In an industry, where a Sairat miraculously turns into Dhadak, we hope Kapur does not baulk at the dichotomy of caste and dharma. In its entirety, Ibis trilogy is also about bringing to screen the petarrah of colloquial words, some of the Hindustani origin, some Chinese, while other an adorable comingle of English-Hindustani. Every bit of colloquial and swadeshi elements emerge as a cue to poke fun at and explore linguistic discrepancies under multiple contexts. For instance, “achha” means “bad man” in “Gwong-jou-talk” of China as opposed to “all right” in English. These artistic rarities and nuances immensely depend on Kapur’s sense of execution to gain opulence and commercial success.

Dramatis Personae – The Gemstones Of Ibis Trilogy

The Ibis trilogy must be an arduous task of chronicling the human emotions of those unnumbered multitudes who did not leave any journal behind them. Amitav Ghosh, as a novelist is compelled to weave them into eccentrics like Deeti, Jodu, Bahram Modi and Serang Ali out of fabrics of his imagination. They are victims of caste, cultural constraints, diaspora, opium trade and, of course, Ghosh’s eccentrics. Any impressive portrayal of such outlandish characters has always been on the fringes in Indian period dramas, except perhaps for Malik Kafur by Jim Sarbh in Padmavat who is a rather pretty addition to hyper-toxic masculinity in the film.

These characters have whimsically given a shape to the Cantonese history and the mysterious corruption that opium lead it into. It would be more than just simple textbook readings to hear history from these characters, and also an honour to the tremendous amount of research done by Ghosh.
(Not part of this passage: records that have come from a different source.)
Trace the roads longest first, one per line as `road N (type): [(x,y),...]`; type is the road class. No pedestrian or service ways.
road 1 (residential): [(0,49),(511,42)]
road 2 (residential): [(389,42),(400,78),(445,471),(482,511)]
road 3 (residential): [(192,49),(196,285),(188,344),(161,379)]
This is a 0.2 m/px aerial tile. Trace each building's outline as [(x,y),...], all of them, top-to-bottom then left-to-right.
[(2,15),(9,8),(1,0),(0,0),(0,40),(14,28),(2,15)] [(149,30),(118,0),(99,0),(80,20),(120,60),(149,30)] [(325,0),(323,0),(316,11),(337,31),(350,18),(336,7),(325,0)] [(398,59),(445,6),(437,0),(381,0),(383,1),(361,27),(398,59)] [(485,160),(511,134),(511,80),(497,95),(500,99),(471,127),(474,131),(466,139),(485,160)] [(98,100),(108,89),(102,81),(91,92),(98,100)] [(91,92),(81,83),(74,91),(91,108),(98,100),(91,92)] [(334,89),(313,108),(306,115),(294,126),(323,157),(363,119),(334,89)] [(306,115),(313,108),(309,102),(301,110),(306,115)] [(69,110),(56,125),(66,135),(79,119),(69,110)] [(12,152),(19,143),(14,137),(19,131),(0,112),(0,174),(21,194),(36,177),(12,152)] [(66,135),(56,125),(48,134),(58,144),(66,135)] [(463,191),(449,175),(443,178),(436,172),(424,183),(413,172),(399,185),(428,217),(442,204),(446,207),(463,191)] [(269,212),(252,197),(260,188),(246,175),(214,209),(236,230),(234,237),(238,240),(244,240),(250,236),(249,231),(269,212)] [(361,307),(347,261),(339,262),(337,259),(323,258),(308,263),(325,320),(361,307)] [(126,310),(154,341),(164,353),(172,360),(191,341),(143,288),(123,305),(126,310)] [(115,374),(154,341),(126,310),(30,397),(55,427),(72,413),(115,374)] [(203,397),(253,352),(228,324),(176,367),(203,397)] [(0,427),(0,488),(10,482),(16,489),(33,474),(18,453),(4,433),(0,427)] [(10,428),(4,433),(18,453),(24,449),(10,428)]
Visual Stratagems For Audience To Binge On

As rightfully pointed out in River of Smoke, characters’ lives have as their epicentre the “skull of the great living creature that was a ship”

Bringing alive the lyrical beauty of Ghosh’s novels is one of the many laborious aspects of this project and could be Kapur’s coup de maître projecting the mayhem that the Opium War created. Several narratives ran helter-skelter, and it remains for us to see if the screen adaptation struggles under its weight. The collaboration of Endemol Shine Group India and DoveTale Media sounds promising enough to do justice to Ghosh’s treatment of nature and architecture elegance in Ibis.

Ibis trilogy at its heart has a world on the verge of plunging headlong for trade interests, exploiting, and politically marginalizing thousands in its wake. The series should be more than just a glamorous affair resulting from the commingling of dialects, patriotic frenzy, and exotic locations that most of the historical dramas have descended into. Visuals would recreate pre-independent Calcutta Strand Road with the colonial mansions, dingy gullies of Khidderpore, Canton and topography of Mauritius.

Fingers Crossed

At the end of the day, fans would be expecting a series with good cinematography that would juxtapose cultural anomalies, layered upon one another; this would lace a powerful narrative on Opium War involving two powers goliaths China and UK.

To sum up, Shekhar Kapur must be ambitious enough to breathe life into this seafaring world of Ibis trilogy with the extremely limited sources available at his disposal right now.